* TRECHO DA PÁGINA *
+ + + + +

Justiça

Tribunal de Justiça de MS mantém 37 anos de prisão a pai por estupro de filha

A decisão ocorreu em um processo na cidade de Itaquirai, onde o condenado, além da pena de reclusão, também foi obrigado a indenizar a vítima pelos danos causados

27 ABR 2026 • POR Vinícius Santos • 10h11
Menina sofria violência sexual - (Foto: Ilustrativa / EyeEm / Freepik)

O Tribunal de Justiça de Mato Grosso do Sul (TJMS), por meio da 1ª Câmara Criminal, decidiu manter a condenação de 37 anos e 4 meses de reclusão imposta a um homem acusado de crimes sexuais contra a própria filha, em processo que tramita no município de Itaquirai. A decisão foi tomada de forma unânime, negando provimento ao recurso de apelação apresentado pela defesa.

No recurso, a defesa alegava insuficiência de provas, além de solicitar absolvição e a revisão da dosimetria da pena, com pedido de redução da condenação. Os argumentos, no entanto, não foram acolhidos pelo colegiado.

+ + + + +

[Registros de uma fonte de dados]
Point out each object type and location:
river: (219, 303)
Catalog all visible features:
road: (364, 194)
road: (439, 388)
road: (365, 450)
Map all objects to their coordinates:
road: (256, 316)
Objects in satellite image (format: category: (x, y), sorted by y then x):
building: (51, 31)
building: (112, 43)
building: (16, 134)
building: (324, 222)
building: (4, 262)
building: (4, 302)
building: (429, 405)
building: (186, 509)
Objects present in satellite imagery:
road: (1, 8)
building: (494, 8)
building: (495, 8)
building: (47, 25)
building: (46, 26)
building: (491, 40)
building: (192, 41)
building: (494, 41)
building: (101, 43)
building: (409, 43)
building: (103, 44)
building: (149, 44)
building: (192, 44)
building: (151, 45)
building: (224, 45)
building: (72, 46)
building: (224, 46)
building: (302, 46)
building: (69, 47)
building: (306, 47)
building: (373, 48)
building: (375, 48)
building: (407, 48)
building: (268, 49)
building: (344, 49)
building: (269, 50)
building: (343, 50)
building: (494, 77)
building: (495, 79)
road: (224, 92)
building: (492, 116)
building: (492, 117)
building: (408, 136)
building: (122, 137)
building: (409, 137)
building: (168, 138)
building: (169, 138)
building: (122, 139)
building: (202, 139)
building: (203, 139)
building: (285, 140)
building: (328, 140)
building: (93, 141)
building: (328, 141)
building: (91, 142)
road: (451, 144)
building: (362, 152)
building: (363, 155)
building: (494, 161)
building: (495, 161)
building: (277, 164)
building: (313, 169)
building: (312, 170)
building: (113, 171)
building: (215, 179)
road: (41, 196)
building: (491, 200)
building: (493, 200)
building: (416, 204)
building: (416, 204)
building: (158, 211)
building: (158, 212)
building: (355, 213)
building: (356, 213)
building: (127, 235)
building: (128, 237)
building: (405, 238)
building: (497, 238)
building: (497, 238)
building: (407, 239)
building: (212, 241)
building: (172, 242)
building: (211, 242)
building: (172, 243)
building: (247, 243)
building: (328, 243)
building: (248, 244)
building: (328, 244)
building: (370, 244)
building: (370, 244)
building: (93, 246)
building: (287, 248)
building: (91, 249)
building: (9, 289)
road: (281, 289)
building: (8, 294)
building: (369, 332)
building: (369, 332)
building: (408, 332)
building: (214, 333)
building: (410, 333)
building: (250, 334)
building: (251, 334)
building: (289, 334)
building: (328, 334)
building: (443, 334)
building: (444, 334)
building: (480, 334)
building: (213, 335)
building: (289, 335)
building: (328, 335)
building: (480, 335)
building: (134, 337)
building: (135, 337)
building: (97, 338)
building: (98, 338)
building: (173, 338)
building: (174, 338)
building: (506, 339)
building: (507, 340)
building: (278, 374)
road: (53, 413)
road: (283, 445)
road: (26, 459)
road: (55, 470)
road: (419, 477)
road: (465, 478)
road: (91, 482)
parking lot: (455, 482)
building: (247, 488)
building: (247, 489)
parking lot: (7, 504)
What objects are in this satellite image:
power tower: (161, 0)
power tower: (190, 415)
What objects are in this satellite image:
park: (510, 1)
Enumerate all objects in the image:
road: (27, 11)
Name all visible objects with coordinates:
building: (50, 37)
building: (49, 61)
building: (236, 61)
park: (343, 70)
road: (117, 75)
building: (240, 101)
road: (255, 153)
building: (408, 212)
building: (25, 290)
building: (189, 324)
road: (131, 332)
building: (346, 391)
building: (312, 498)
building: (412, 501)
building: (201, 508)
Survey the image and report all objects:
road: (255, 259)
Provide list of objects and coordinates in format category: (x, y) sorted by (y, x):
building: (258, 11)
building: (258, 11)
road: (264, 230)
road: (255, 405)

+ + + + +

* OBJETIVO DA TAREFA *
Devolva na íntegra a notícia sobre a pena mantida pelo Tribunal de Justiça de MS, sem nenhuma alteração.

* RESPOSTA À TAREFA *
Justiça

Tribunal de Justiça de MS mantém 37 anos de prisão a pai por estupro de filha

A decisão ocorreu em um processo na cidade de Itaquirai, onde o condenado, além da pena de reclusão, também foi obrigado a indenizar a vítima pelos danos causados

27 ABR 2026 • POR Vinícius Santos • 10h11
Menina sofria violência sexual - (Foto: Ilustrativa / EyeEm / Freepik)

O Tribunal de Justiça de Mato Grosso do Sul (TJMS), por meio da 1ª Câmara Criminal, decidiu manter a condenação de 37 anos e 4 meses de reclusão imposta a um homem acusado de crimes sexuais contra a própria filha, em processo que tramita no município de Itaquirai. A decisão foi tomada de forma unânime, negando provimento ao recurso de apelação apresentado pela defesa.

No recurso, a defesa alegava insuficiência de provas, além de solicitar absolvição e a revisão da dosimetria da pena, com pedido de redução da condenação. Os argumentos, no entanto, não foram acolhidos pelo colegiado.